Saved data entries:
————
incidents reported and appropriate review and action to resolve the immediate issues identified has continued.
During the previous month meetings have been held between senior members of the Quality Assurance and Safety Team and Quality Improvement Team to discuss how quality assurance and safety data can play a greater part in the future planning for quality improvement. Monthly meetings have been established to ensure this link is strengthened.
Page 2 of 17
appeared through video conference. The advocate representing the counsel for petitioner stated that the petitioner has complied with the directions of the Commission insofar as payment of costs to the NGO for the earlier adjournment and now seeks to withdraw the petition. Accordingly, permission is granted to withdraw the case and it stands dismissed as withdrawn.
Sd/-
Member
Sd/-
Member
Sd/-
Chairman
————
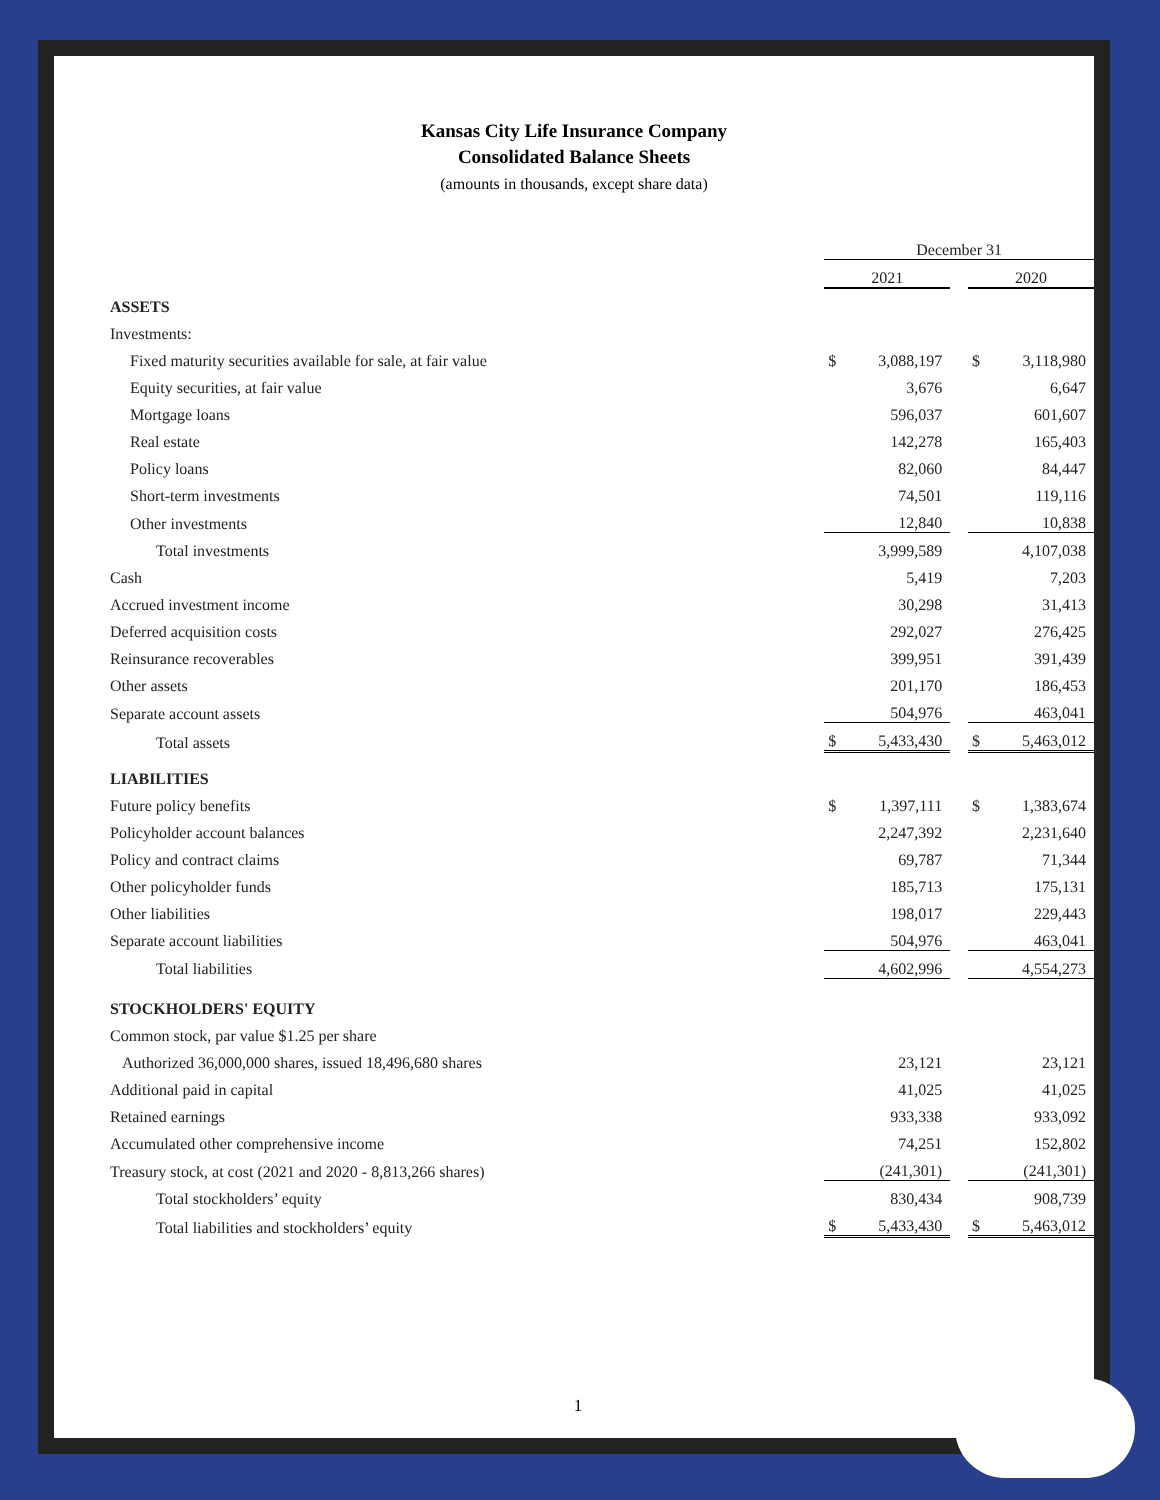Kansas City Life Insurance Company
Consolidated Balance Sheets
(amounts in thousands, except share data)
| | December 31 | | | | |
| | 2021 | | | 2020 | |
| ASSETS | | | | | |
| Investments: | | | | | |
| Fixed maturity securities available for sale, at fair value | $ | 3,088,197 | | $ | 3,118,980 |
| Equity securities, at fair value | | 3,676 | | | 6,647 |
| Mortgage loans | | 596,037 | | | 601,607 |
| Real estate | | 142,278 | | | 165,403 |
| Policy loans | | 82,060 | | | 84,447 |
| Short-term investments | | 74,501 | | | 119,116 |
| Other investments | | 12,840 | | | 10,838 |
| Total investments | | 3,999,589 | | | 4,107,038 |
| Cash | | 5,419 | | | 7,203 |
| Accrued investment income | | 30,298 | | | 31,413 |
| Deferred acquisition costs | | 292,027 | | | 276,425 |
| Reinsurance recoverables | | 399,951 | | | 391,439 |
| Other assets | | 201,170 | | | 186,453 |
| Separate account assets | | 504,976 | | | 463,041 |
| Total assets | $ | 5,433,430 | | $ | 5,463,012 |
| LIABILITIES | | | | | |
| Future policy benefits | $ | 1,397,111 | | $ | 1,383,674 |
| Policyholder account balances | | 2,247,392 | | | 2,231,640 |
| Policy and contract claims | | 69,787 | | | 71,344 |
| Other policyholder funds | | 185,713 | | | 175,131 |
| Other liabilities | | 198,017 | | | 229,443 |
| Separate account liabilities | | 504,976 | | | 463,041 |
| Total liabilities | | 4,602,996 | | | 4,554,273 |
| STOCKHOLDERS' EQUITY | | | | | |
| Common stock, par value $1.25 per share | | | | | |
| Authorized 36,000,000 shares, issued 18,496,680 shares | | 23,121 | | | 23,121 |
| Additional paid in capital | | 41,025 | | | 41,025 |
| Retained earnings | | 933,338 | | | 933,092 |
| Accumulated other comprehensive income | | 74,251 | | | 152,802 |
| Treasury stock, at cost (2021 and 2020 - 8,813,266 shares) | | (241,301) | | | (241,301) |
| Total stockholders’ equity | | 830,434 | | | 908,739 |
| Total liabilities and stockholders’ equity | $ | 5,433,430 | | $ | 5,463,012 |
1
————
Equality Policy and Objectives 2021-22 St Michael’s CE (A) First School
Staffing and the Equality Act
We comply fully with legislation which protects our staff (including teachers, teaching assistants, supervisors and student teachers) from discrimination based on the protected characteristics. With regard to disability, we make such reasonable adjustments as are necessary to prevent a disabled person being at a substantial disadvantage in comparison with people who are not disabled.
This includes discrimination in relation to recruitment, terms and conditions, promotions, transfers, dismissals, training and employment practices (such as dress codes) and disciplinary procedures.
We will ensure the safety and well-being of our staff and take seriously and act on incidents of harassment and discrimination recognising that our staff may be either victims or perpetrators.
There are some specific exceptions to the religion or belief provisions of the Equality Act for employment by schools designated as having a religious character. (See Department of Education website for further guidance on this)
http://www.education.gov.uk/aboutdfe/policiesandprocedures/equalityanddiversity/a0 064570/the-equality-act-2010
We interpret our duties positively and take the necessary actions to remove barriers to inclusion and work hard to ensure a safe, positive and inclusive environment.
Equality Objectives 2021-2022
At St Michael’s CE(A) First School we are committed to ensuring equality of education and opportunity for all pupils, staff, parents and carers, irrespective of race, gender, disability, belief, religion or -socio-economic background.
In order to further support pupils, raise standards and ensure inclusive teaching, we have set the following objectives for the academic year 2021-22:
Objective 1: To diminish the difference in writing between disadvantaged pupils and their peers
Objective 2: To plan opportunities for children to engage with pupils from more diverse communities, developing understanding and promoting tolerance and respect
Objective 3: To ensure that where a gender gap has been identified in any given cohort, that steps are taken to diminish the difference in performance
————
* _Requirement_
Return, word for word, the lines of the data above from the line with "incidents reported and" through the line with "Page 2 of 17", inclusive.

* _Answer to the exercise_
incidents reported and appropriate review and action to resolve the immediate issues identified has continued.
During the previous month meetings have been held between senior members of the Quality Assurance and Safety Team and Quality Improvement Team to discuss how quality assurance and safety data can play a greater part in the future planning for quality improvement. Monthly meetings have been established to ensure this link is strengthened.
Page 2 of 17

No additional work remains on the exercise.